While a complete and chronological collection of every piece of music, ideally from the original recording sessions, would still be very desirable, this CD of three tracks each for six different episodes (each including a suite of cues) is exhilarating, brilliantly produced and a very listenable album.

"The Grim Reaper" has some of the modernistic small-ensemble ideas that Goldsmith loved so much back in those days, as well as some Herrmannesque lyricism and use of space. There are some intriguing uses of instruments such as accordion and exceptionally strong violin playing.

"Hay-Fork and Bill Hook" allow for some pastoral themes and lovely melodies that are alternated or layered with stings and other suggestions of menace and suspense. Fiddle traditions as well as traditional European music seem to have been inspirations and the flute does a lot of work as a primary voice.

After that we go into the "Well of Doom". It opens with dark, low and loud instruments surging out of the speakers toward the listener. There's also some lovely ethereal harp and vibes playing but the looming and bellowing voices of the lower register brass instruments are never far away.

For "Mr. George" Goldsmith came up with a theme that has a childlike innocence to it. It sounds like it might be played on the glockenspiel and has a soothing beauty to it. This lovely theme is heard quite a bit but inevitably things take a disturbing turn...

The harpsichord gets a workout in "The Poisoner" as does the string section. Sometimes it sounds like the strings are blended with an electronic instrument as well. This is one of the most relentless dramatic of the scores here, very strong and solid.

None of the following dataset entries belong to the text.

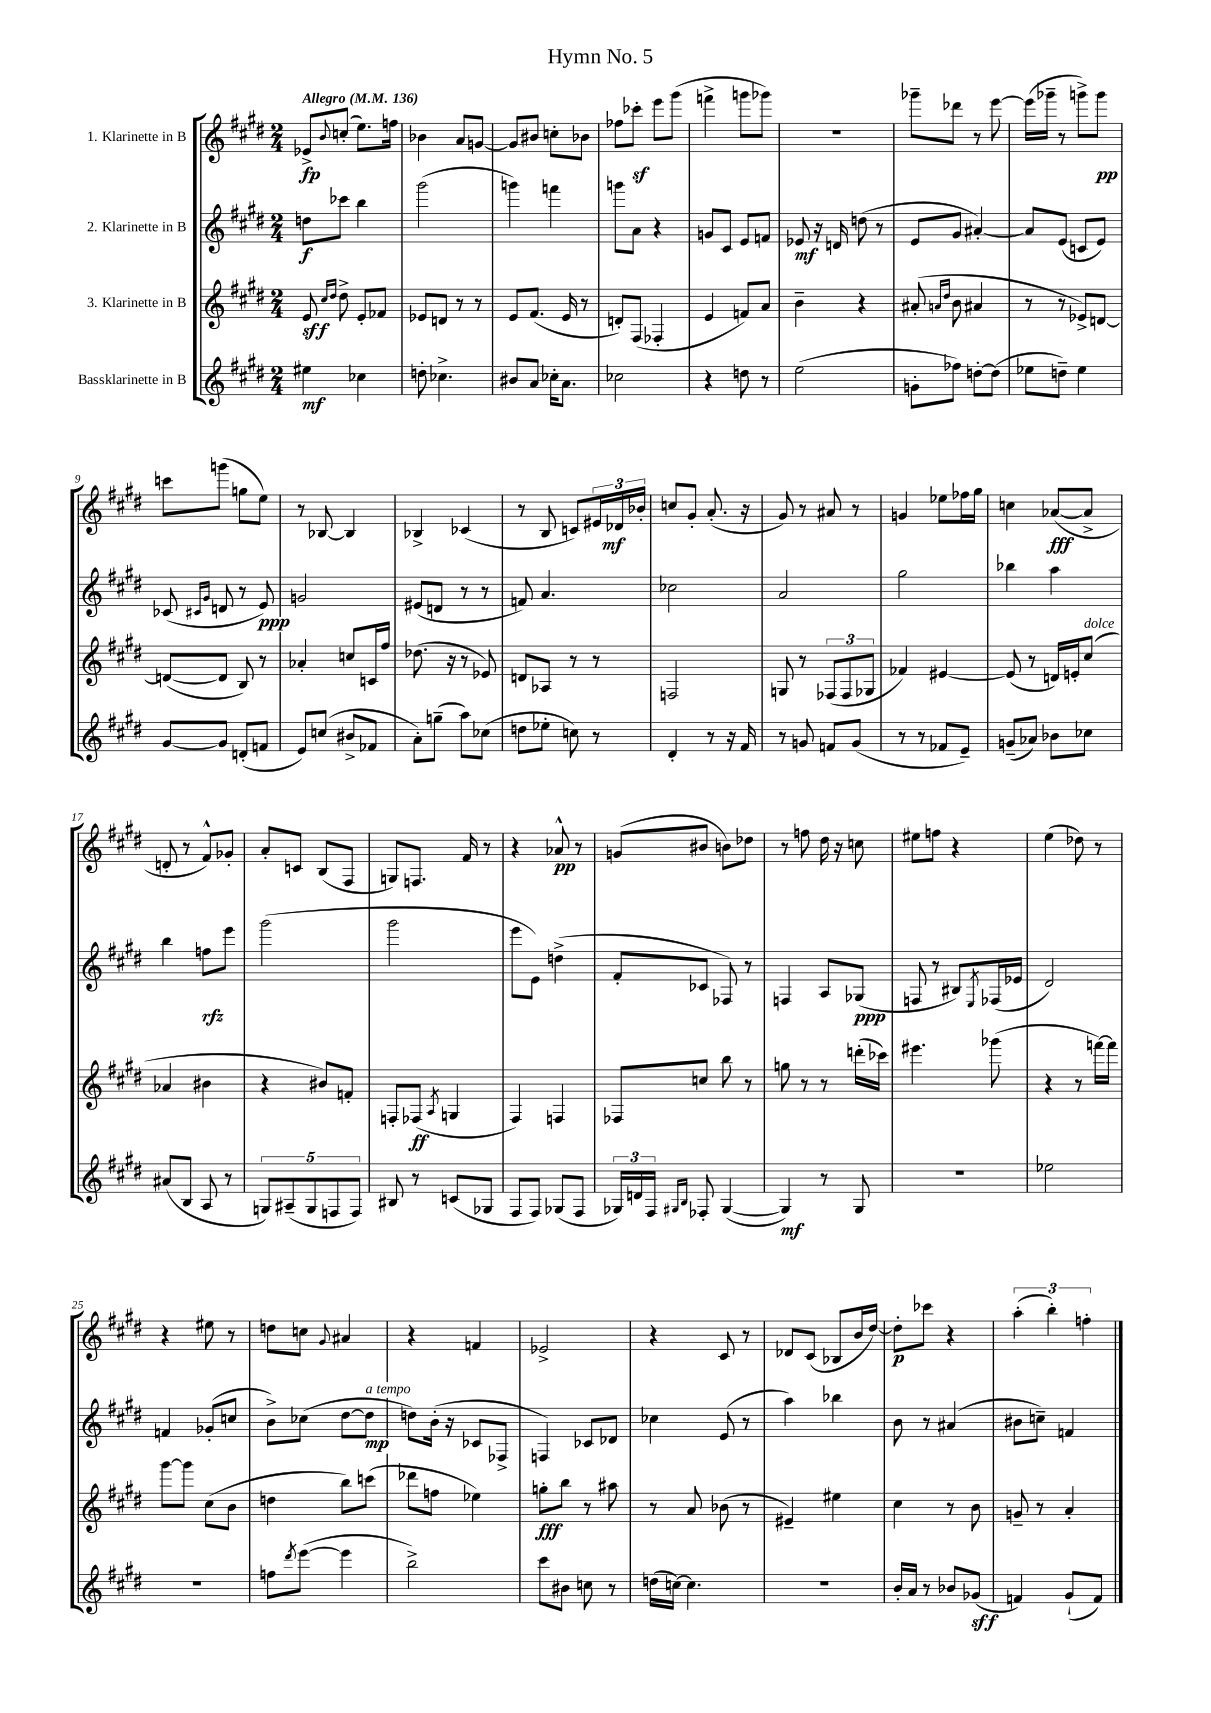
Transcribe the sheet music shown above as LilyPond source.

\header { title = "Hymn No. 5" }
<<
\new StaffGroup <<
\new Staff = "s0" \with { instrumentName = "1. Klarinette in B" } {
    \clef treble \key e \major \numericTimeSignature \time 2/4 \tempo "Allegro" 4 = 136
    ees'8->\fp \appoggiatura { b'8 } c''8-.( e''8.) f''16 |
    bes'4 a'8 g'8~ |
    g'8 bis'8 c''8-. bes'8 |
    fes''8 ces'''8-.\sf e'''8 gis'''8( |
    f'''4-> g'''8 ges'''8) |
    r2 |
    ges'''8-- des'''8 r8 e'''8~ |
    e'''16( ges'''16-- r8 g'''8->) g'''8\pp |
    c'''8 g'''8( g''8 e''8) |
    r8 bes8~ bes4 |
    bes4-> ces'4( |
    r8 b8 c'8) \tuplet 3/2 { eis'16 des'16\mf bes'16-. } |
    c''8 gis'8-. a'8.-.( r16 |
    gis'8) r8 ais'8 r8 |
    g'4 ees''8 fes''16 gis''16 |
    c''4 aes'8~\fff( aes'8-> |
    d'8-. r8 fis'8-^) ges'8-. |
    a'8-. c'8 b8( fis8 |
    g8) f8. fis'16 r8 |
    r4 aes'8-^\pp r8 |
    g'8( bis'8 b'8) des''8 |
    r8 f''8 dis''16 r16 c''8 |
    eis''8 f''8 r4 |
    e''4( des''8) r8 |
    r4 eis''8 r8 |
    d''8 c''8 \appoggiatura { gis'8 } ais'4 |
    r4 f'4 |
    ees'2-> |
    r4 cis'8 r8 |
    des'8 cis'8( bes8 b'16 dis''16~) |
    dis''8-.\p ces'''8 r4 |
    \tuplet 3/2 { a''4-.( b''4-.) f''4-. } \bar "|." |
}
\new Staff = "s1" \with { instrumentName = "2. Klarinette in B" } {
    \clef treble \key e \major \numericTimeSignature \time 2/4
    d''8\f ces'''8 b''4 |
    gis'''2( |
    g'''4) f'''4 |
    g'''8 a'8 r4 |
    g'8 cis'8 e'8 f'8 |
    ees'8\mf r16 d'16 d''8( r8 |
    e'8 gis'8 ais'4~-.) |
    ais'8 e'8( c'8 e'8) |
    ces'8( \grace { cis'16 gis'16 } d'8 r8 e'8\ppp) |
    g'2 |
    eis'8( d'8 r8 r8 |
    f'8) a'4. |
    ces''2 |
    a'2 |
    gis''2 |
    bes''4 a''4 |
    b''4 f''8\rfz e'''8 |
    gis'''2( |
    gis'''2 |
    e'''8 e'8) d''4->( |
    fis'8-. ces'8 fes8) r8 |
    f4 a8 ges8\ppp( |
    f8 r8 bis8) \acciaccatura { e8 } fes16( ees'16 |
    dis'2) |
    f'4 ges'8-.( c''8 |
    b'8->) ces''8( dis''8~ dis''8\mp^\markup { \italic "a tempo" } |
    d''8) b'16-.( r16 ces'8 fes8-> |
    f4) ces'8 des'8 |
    ces''4 e'8( r8 |
    a''4) bes''4 |
    b'8 r8 ais'4( |
    bis'8 c''8--) f'4 \bar "|." |
}
\new Staff = "s2" \with { instrumentName = "3. Klarinette in B" } {
    \clef treble \key e \major \numericTimeSignature \time 2/4
    e'8\sff \grace { cis''16 dis''16 } dis''8-> e'8-. fes'8 |
    ees'8 d'8 r8 r8 |
    e'8 fis'8.( e'16 r8 |
    d'8-.) fis8( fes4-. |
    e'4 f'8) a'8 |
    b'4-- r4 |
    ais'8-.( \grace { a'16 dis''16 } b'8 ais'4 |
    r8 r8 ees'8->) d'8~ |
    d'8~( d'8 b8) r8 |
    aes'4-. c''8 c'16 fis''16 |
    des''8.( r16 r8 ees'8) |
    d'8 aes8 r8 r8 |
    f2 |
    g8 r8 \tuplet 3/2 { fes8( fes8 ges8 } |
    fes'4) eis'4~ |
    eis'8( r8 d'16) e'16-. cis''8^\markup { \italic "dolce" }( |
    aes'4 bis'4 |
    r4 bis'8) f'8-. |
    f8-. fes8\ff( \acciaccatura { a8 } g4 |
    fis4) f4 |
    fes8 c''8 b''8 r8 |
    g''8 r8 r8 d'''16-.( ces'''16) |
    eis'''4. ges'''8( |
    r4 r8 f'''16~) f'''16 |
    gis'''8~ gis'''8 cis''8( b'8 |
    d''4 b''8) c'''8( |
    des'''8 f''8 ees''4) |
    g''8-.\fff b''8 r8 ais''8 |
    r8 a'8 bes'8( r8 |
    eis'4--) eis''4 |
    cis''4 r8 b'8 |
    g'8-- r8 a'4-. \bar "|." |
}
\new Staff = "s3" \with { instrumentName = "Bassklarinette in B" } {
    \clef treble \key e \major \numericTimeSignature \time 2/4
    eis''4\mf ces''4 |
    d''8-. ces''4.-> |
    bis'8 a'8 ces''16-. a'8. |
    ces''2 |
    r4 d''8 r8 |
    e''2( |
    g'8-. fes''8) d''8~-. d''8( |
    ees''8 d''8--) ees''4 |
    gis'8~ gis'8 d'8-.( f'8 |
    e'8) c''8( bis'8-> fes'8 |
    a'8-.) g''8--( a''8) ces''8( |
    d''8 ees''8-. c''8) r8 |
    dis'4-. r8 r16 fis'16 |
    r8 g'8 f'8 g'8( |
    r8 r8 fes'8 e'8--) |
    g'8--( aes'8) bes'8 ces''8 |
    ais'8( b8 a8 r8 |
    \tuplet 5/4 { g8) ais8--( g8 f8 f8) } |
    bis8 r8 c'8( ges8 |
    fis8 fis8) ges8( fis8 |
    \tuplet 3/2 { ges16) d'16 fis16 } \grace { gis16 b16 } fes8-. gis4~( |
    gis4\mf) r8 gis8 |
    r2 |
    ees''2 |
    r2 |
    f''8 \acciaccatura { dis'''8 } e'''8~( e'''4 |
    b''2->) |
    cis'''8 bis'8 c''8 r8 |
    d''16( c''16~) c''4. |
    r2 |
    b'16-. a'16 r8 bes'8 ges'8\sff( |
    f'4) gis'8-!( f'8) \bar "|." |
}
>>
>>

The last episode featured is "Yours Truly, Jack the Ripper", which has a Weill-like theme in 3/4 and some spacious and extended playing from effective combinations of just a few instruments at a time. Percussion is used especially well here.

Finally there's a medley of all six of the "End Titles" from these episodes.

This is really a fantastic recording! We can only hope there are more like this to come!